EXERCISE REQUIREMENTS>
Rewrite the part of the items that opens with the line containing "More to read" and closes with the line containing "Bible Study December", replacing "sanctions" with "restrictions" and keeping everything else unchanged. Leave the pictures out of your answer.

GIVEN DATA>
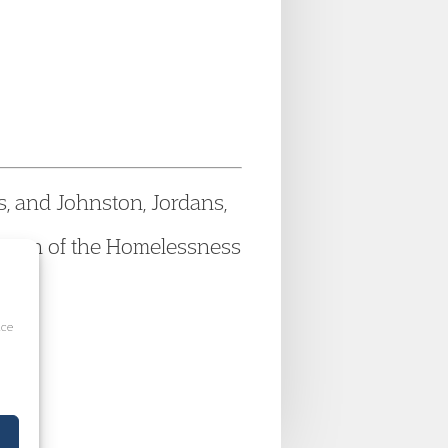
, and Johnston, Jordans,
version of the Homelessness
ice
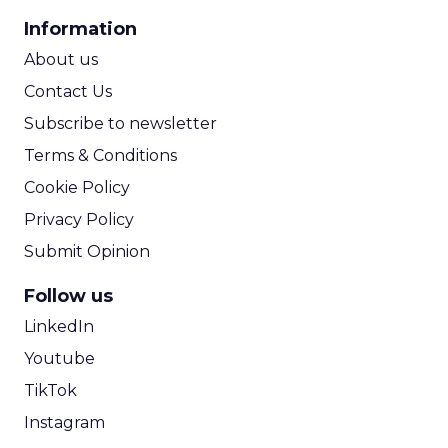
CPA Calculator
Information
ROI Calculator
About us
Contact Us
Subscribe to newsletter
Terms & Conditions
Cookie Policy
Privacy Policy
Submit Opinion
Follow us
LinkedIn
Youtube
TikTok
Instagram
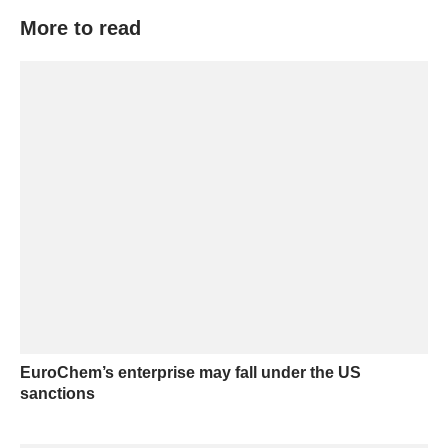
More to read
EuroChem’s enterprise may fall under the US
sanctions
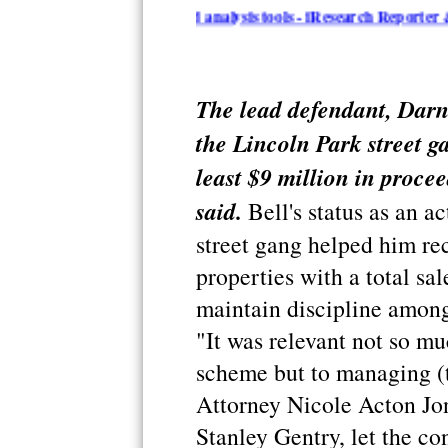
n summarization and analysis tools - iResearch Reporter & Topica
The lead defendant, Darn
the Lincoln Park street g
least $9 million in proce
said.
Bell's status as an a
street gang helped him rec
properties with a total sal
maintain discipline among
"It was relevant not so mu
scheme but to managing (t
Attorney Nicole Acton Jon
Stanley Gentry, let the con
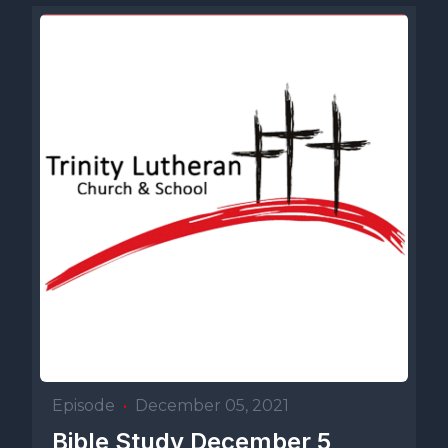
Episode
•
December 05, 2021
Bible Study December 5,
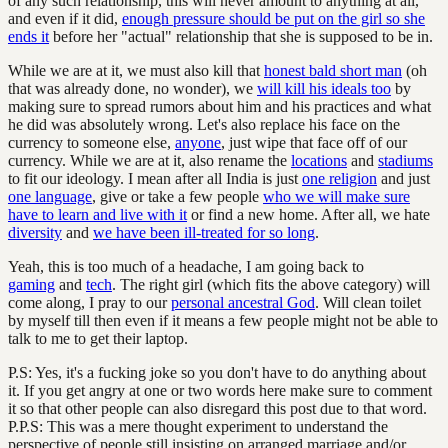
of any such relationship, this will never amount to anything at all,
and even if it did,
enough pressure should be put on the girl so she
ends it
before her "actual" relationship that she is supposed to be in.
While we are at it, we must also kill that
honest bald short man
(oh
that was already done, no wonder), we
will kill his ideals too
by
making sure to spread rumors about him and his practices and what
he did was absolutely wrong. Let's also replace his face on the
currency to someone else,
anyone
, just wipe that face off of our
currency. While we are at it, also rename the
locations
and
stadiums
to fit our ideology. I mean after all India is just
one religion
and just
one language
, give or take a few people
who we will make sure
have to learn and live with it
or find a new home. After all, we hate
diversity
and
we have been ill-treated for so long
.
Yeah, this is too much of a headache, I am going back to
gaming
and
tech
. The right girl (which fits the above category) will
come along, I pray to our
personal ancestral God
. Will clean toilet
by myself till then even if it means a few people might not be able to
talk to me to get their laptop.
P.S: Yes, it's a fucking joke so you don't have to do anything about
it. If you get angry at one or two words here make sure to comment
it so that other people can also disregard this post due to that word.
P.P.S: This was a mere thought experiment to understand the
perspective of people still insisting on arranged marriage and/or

RESULT FOR THIS EXERCISE>
More to read
EuroChem’s enterprise may fall under the US
restrictions
n summarization and analysis tools - iResearch Reporter & Topica
The lead defendant, Darn
the Lincoln Park street g
least $9 million in proce
said.
Bell's status as an a
street gang helped him rec
properties with a total sal
maintain discipline among
"It was relevant not so mu
scheme but to managing (t
Attorney Nicole Acton Jon
Stanley Gentry, let the con
Episode
•
December 05, 2021
Bible Study December 5,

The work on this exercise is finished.